_REQUIRED ACTION_: The records must be repeated exactly and in their entirety.

Stored items:

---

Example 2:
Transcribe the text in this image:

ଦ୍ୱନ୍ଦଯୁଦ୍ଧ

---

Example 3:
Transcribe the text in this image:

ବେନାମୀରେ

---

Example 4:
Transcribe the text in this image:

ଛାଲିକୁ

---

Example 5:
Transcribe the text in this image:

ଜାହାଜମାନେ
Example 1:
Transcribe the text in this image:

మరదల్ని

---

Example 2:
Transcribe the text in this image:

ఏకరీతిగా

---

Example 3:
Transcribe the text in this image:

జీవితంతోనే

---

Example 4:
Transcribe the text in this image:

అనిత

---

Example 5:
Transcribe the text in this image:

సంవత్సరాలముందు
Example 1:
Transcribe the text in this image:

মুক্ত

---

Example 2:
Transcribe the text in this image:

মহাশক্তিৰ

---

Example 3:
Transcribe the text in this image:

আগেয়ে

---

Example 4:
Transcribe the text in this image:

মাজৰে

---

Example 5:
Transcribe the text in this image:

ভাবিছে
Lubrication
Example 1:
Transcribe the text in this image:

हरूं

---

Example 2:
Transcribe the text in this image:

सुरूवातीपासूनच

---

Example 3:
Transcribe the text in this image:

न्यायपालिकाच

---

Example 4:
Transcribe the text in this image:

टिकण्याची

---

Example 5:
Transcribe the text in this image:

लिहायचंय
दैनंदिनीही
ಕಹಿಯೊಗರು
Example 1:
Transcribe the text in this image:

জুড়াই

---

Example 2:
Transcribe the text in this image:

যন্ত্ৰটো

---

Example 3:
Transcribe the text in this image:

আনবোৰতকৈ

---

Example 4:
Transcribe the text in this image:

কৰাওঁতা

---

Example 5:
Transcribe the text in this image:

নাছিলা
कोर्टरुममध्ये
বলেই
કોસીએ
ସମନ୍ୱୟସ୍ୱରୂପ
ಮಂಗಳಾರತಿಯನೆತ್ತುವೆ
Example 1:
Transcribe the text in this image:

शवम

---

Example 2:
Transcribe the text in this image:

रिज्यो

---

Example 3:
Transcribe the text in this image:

_ANSWER SPACE_:
---

Example 2:
Transcribe the text in this image:

ଦ୍ୱନ୍ଦଯୁଦ୍ଧ

---

Example 3:
Transcribe the text in this image:

ବେନାମୀରେ

---

Example 4:
Transcribe the text in this image:

ଛାଲିକୁ

---

Example 5:
Transcribe the text in this image:

ଜାହାଜମାନେ
Example 1:
Transcribe the text in this image:

మరదల్ని

---

Example 2:
Transcribe the text in this image:

ఏకరీతిగా

---

Example 3:
Transcribe the text in this image:

జీవితంతోనే

---

Example 4:
Transcribe the text in this image:

అనిత

---

Example 5:
Transcribe the text in this image:

సంవత్సరాలముందు
Example 1:
Transcribe the text in this image:

মুক্ত

---

Example 2:
Transcribe the text in this image:

মহাশক্তিৰ

---

Example 3:
Transcribe the text in this image:

আগেয়ে

---

Example 4:
Transcribe the text in this image:

মাজৰে

---

Example 5:
Transcribe the text in this image:

ভাবিছে
Lubrication
Example 1:
Transcribe the text in this image:

हरूं

---

Example 2:
Transcribe the text in this image:

सुरूवातीपासूनच

---

Example 3:
Transcribe the text in this image:

न्यायपालिकाच

---

Example 4:
Transcribe the text in this image:

टिकण्याची

---

Example 5:
Transcribe the text in this image:

लिहायचंय
दैनंदिनीही
ಕಹಿಯೊಗರು
Example 1:
Transcribe the text in this image:

জুড়াই

---

Example 2:
Transcribe the text in this image:

যন্ত্ৰটো

---

Example 3:
Transcribe the text in this image:

আনবোৰতকৈ

---

Example 4:
Transcribe the text in this image:

কৰাওঁতা

---

Example 5:
Transcribe the text in this image:

নাছিলা
कोर्टरुममध्ये
বলেই
કોસીએ
ସମନ୍ୱୟସ୍ୱରୂପ
ಮಂಗಳಾರತಿಯನೆತ್ತುವೆ
Example 1:
Transcribe the text in this image:

शवम

---

Example 2:
Transcribe the text in this image:

रिज्यो

---

Example 3:
Transcribe the text in this image:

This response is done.